CHICAGO: In recent years, allegations about corrupt public officials have toppled or greatly weakened governments in many nations, and diminished public support for the transition from communism in many parts of the former Soviet empire. There is no sure fire way to eliminate corrupt behavior, but certain steps would certainly reduce the temptations.
Elected and appointed government officials sometimes betray the public trust when they deal with companies and unions through regulation of business activities and labor markets, and government purchase and sale of goods and services. Temptations arise because these transactions often greatly exceed the salaries of government employees. Extensive and continuing scandals in Mexico, Colombia, Cuba, Panama, and parts of Asia are related to payoffs from drug cartels and other distributors of illegal drugs. But most instances of corrupt actions involve bribes or other illicit payoffs to officials to obtain government contracts, for laws to be passed that keep out competition, for loans on favorable terms, or to ease the enforcement of pollution and other costly regulations.
With inefficient government regulations and extensive government management of banks and other enterprises, corrupt officials may unknowingly serve a useful function by reducing arbitrary public decisions, and by helping business people and others get around harmful legislation and regulations.
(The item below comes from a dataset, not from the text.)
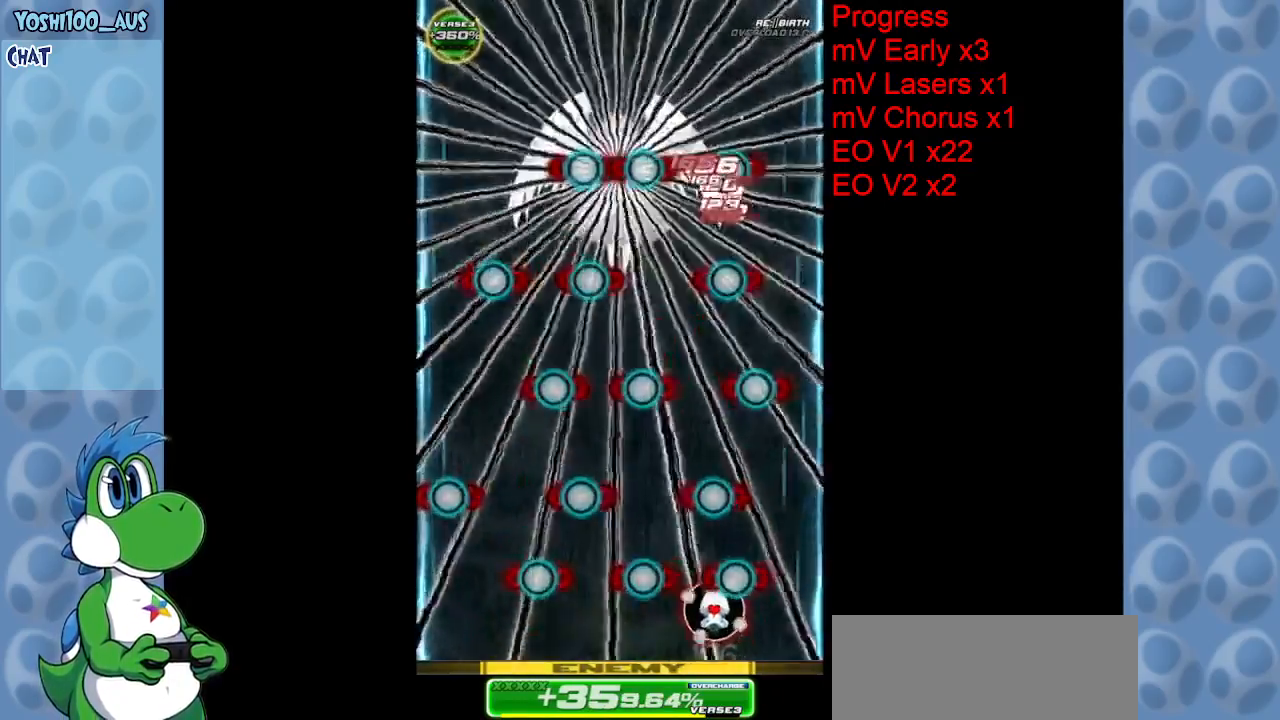
{"keys": ["z"], "events": [[117, "left", "up"], [117, "x", "down"], [200, "x", "up"], [400, "right", "down"], [434, "z", "down"], [484, "right", "up"]]}
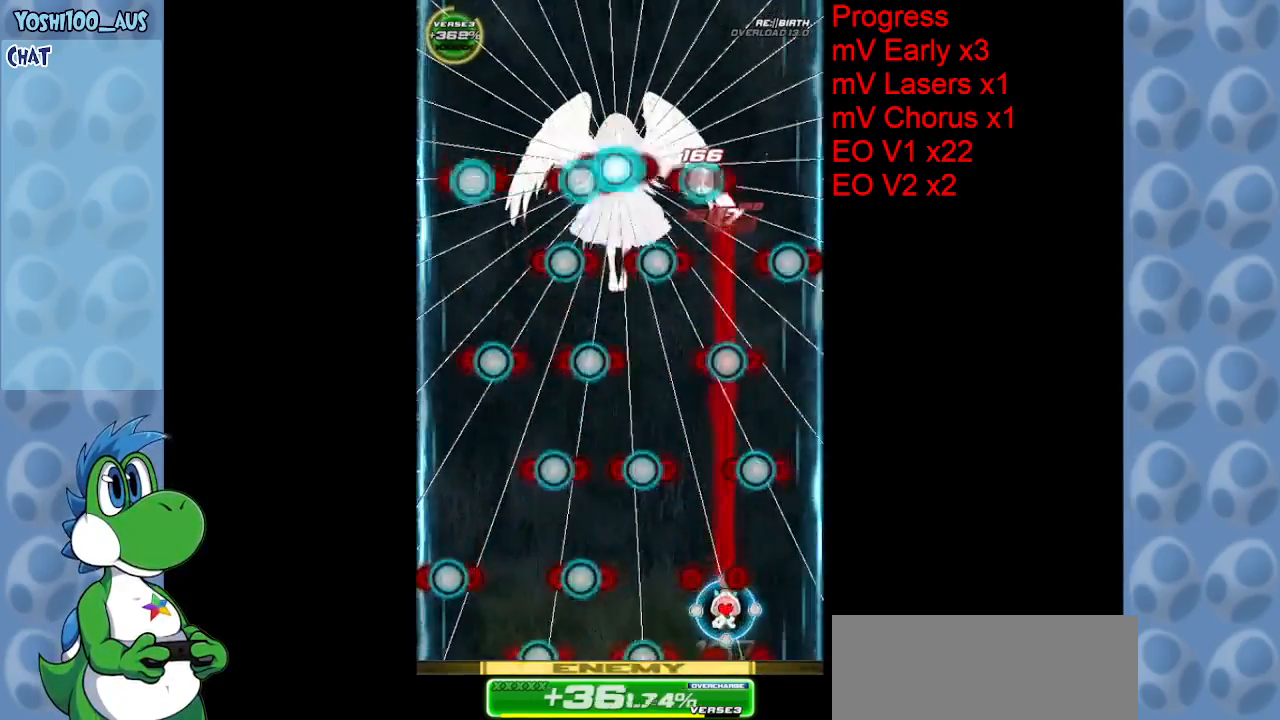
{"keys": ["left"], "events": [[34, "z", "up"], [84, "left", "down"], [84, "up", "down"], [217, "up", "up"], [267, "left", "up"], [367, "z", "down"], [417, "left", "down"], [467, "z", "up"]]}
But widespread corruption of officials leads to a mistrust of all government officials, and discourages honest and able persons from working for the government. It also directs the energy of talented entrepreneurs toward gaining access to government power instead of engaging in directly productive activities.
The only way to reduce corruption permanently is to drastically cut back government's role in the economy. High priority should go to eliminating the thousands of petty, nuisance regulations and laws on the books in most countries which do more harm than good, and that also encourage bribery and other efforts to unfairly influence government officials. Corruption scandals have in fact strengthened the deregulation movements in both South Korea and Japan.